Start of Provided passage
The derivatives used to manage risk are executed within established policies and procedures and include instruments such as futures, forwards, swaps and options that are sensitive to changes in the related commodity prices. For sensitivity analysis purposes, the fair value of commodity-based financial derivative instruments is determined based on models that consider the market prices of commodities in future periods, the volatility of the market prices in each period, as well as the time value factors of the derivative instruments. Prices and volatility are principally determined based on actively-quoted market prices.

A hypothetical 10% unfavorable change in market prices for our non-trading commodity-based financial derivative instruments would have resulted in a decrease in fair value of approximately $342 million and $597 million as of June 30, 2007 and December 31, 2006, respectively. The decrease is primarily due to the execution of offsetting derivatives related to the divestiture of the majority of our E&P business. A hypothetical 10% unfavorable change in commodity prices would have resulted in a decrease of approximately $4 million and $3 million in the fair value of our commodity-based financial derivative instruments held for trading purposes as of June 30, 2007 and December 31, 2006, respectively.
End of Provided passage
Using the information ->
a: In the passage on commodity derivatives, what is the approximate decrease in fair value for non-trading commodity-based financial derivative instruments as of June 30, 2007?
b: For each statement, answer yes or no according to the passage on commodity derivatives, and quote the exact words that decide it: (i) Prices and volatility are principally determined based on actively-quoted market prices. (ii) The decrease in fair value is primarily due to new acquisitions in the E&P business. (iii) For instruments held for trading purposes, the decrease as of December 31, 2006 would have been approximately $3 million.
c: Reproduce the passage on commodity derivatives between "The derivatives used" and "actively-quoted market prices.", inclusive.
Start of Input data
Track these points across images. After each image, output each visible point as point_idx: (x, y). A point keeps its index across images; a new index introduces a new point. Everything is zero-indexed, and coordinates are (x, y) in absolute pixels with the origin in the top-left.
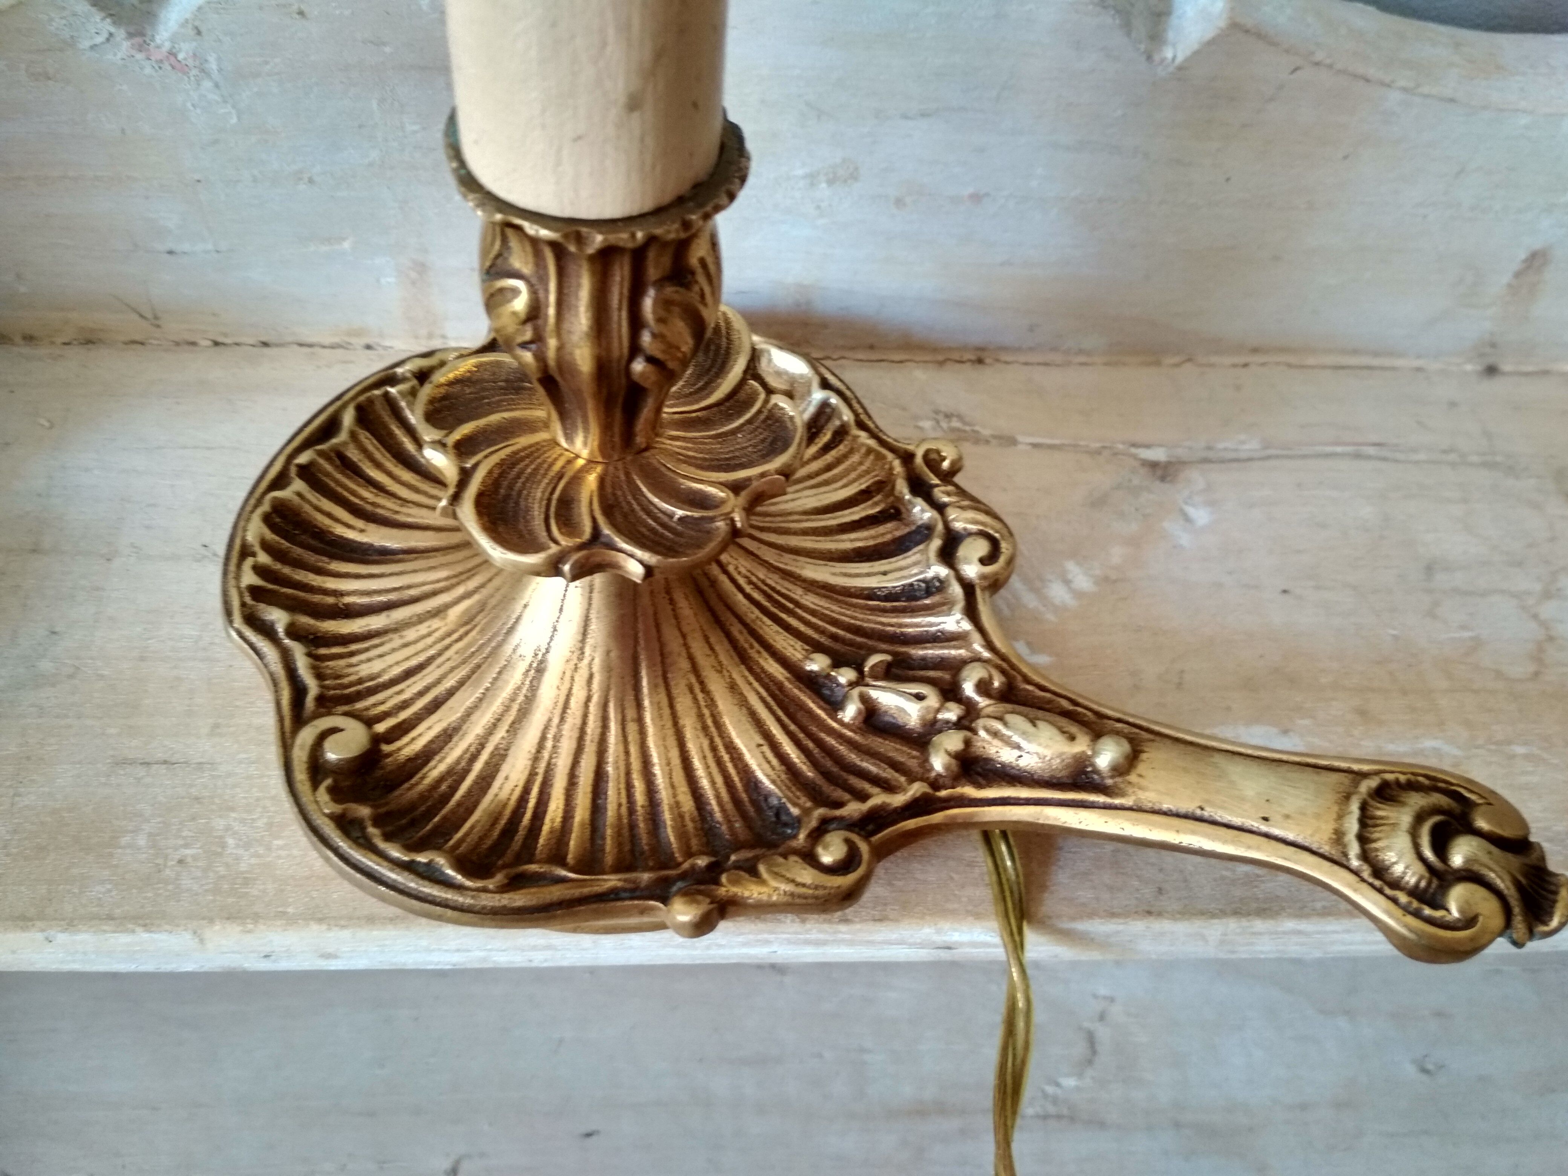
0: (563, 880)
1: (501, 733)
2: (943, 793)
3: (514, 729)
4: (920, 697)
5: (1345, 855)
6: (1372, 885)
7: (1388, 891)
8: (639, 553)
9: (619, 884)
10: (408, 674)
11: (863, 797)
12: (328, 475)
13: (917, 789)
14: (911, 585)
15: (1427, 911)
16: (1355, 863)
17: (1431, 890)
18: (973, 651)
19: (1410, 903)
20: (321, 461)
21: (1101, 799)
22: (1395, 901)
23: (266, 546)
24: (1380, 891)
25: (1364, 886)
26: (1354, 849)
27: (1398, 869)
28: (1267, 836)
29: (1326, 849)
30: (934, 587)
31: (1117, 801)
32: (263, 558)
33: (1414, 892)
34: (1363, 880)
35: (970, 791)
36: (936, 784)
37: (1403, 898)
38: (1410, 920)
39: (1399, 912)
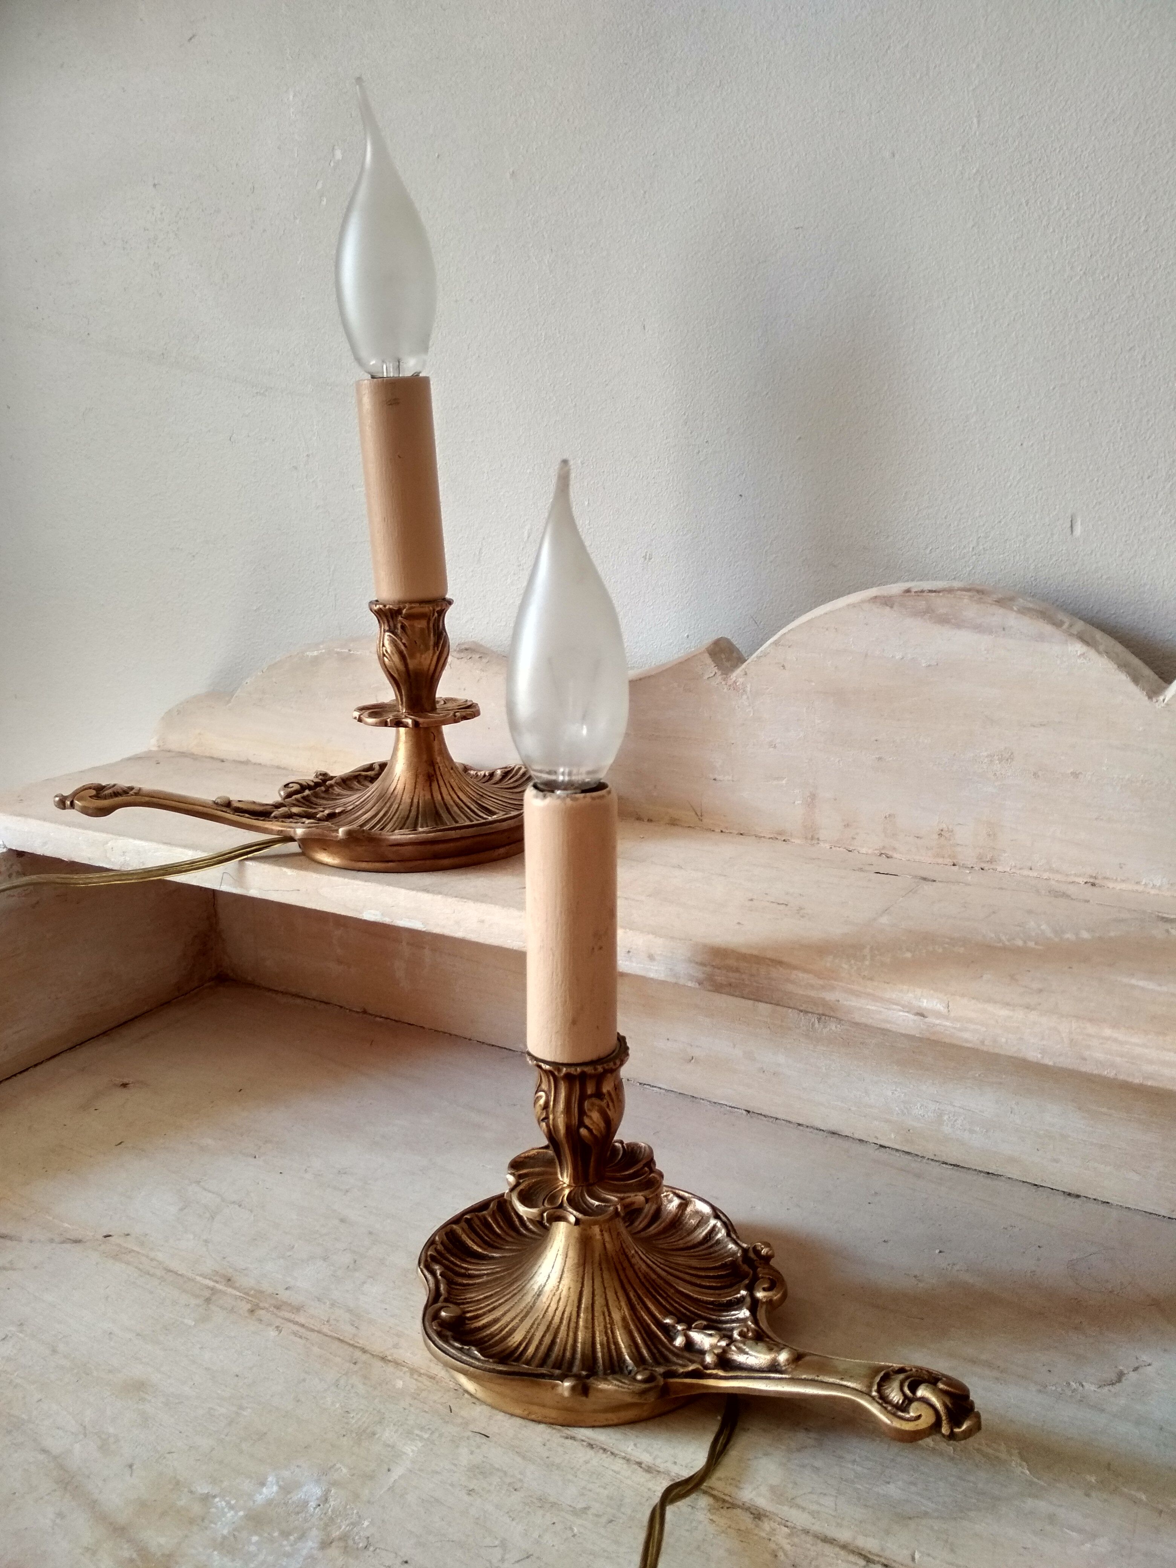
0: (523, 1367)
1: (517, 1320)
2: (709, 1372)
3: (522, 1321)
4: (711, 1335)
8: (575, 1212)
9: (546, 1373)
21: (777, 1375)
28: (841, 1385)
31: (784, 1376)
35: (721, 1373)
36: (706, 1367)
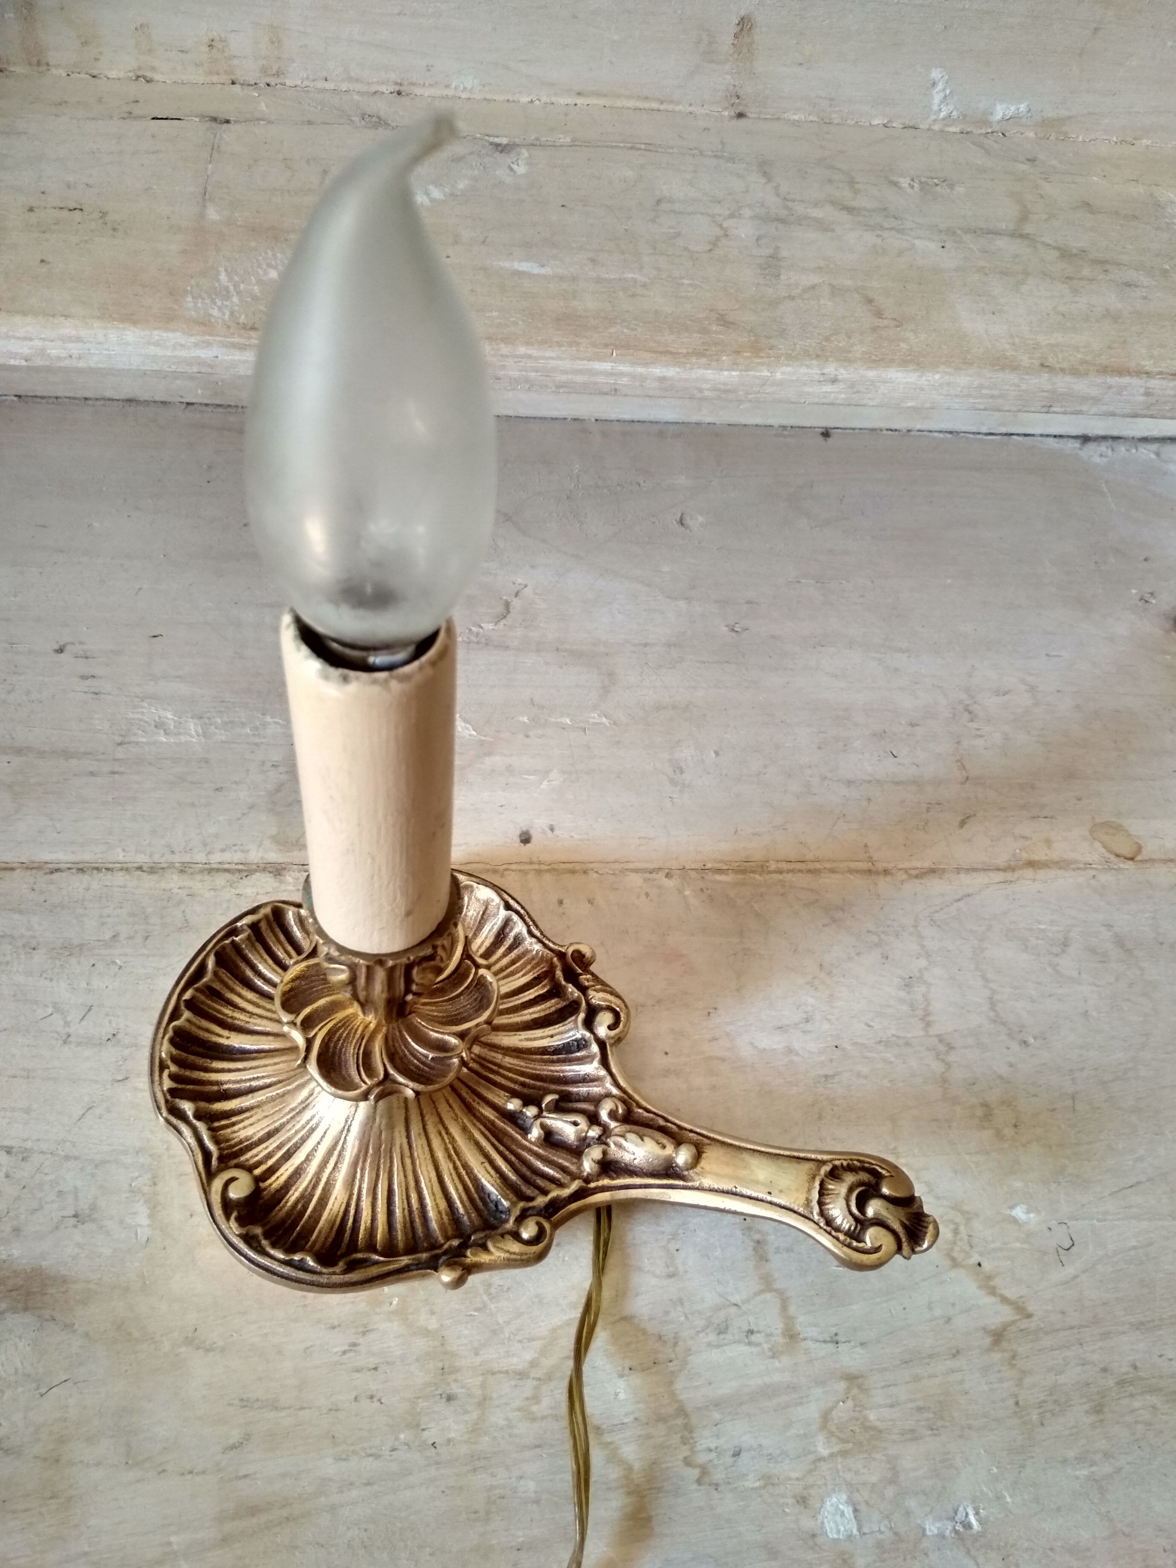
0: (377, 1263)
1: (330, 1170)
2: (592, 1185)
3: (338, 1167)
4: (575, 1124)
5: (812, 1213)
6: (825, 1230)
7: (833, 1233)
8: (411, 1083)
9: (410, 1262)
10: (269, 1135)
11: (545, 1193)
12: (203, 1003)
13: (575, 1186)
14: (568, 1043)
15: (855, 1244)
16: (816, 1217)
17: (857, 1231)
18: (606, 1088)
19: (846, 1240)
20: (198, 995)
21: (681, 1183)
22: (837, 1239)
23: (174, 1059)
24: (830, 1233)
25: (822, 1231)
26: (816, 1209)
27: (838, 1221)
28: (771, 1203)
29: (801, 1210)
30: (581, 1044)
31: (690, 1184)
32: (173, 1068)
33: (848, 1234)
34: (821, 1228)
35: (606, 1182)
36: (587, 1180)
37: (842, 1237)
38: (845, 1249)
39: (840, 1245)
End of Input data
List of solutions ->
a: Approximately $342 million.

b:
(i) Yes: "Prices and volatility are principally determined based on actively-quoted market prices."
(ii) No: "The decrease is primarily due to the execution of offsetting derivatives related to the divestiture of the majority of our E&P business."
(iii) Yes: "a decrease of approximately $4 million and $3 million in the fair value of our commodity-based financial derivative instruments held for trading purposes as of June 30, 2007 and December 31, 2006, respectively."

c:
The derivatives used to manage risk are executed within established policies and procedures and include instruments such as futures, forwards, swaps and options that are sensitive to changes in the related commodity prices. For sensitivity analysis purposes, the fair value of commodity-based financial derivative instruments is determined based on models that consider the market prices of commodities in future periods, the volatility of the market prices in each period, as well as the time value factors of the derivative instruments. Prices and volatility are principally determined based on actively-quoted market prices.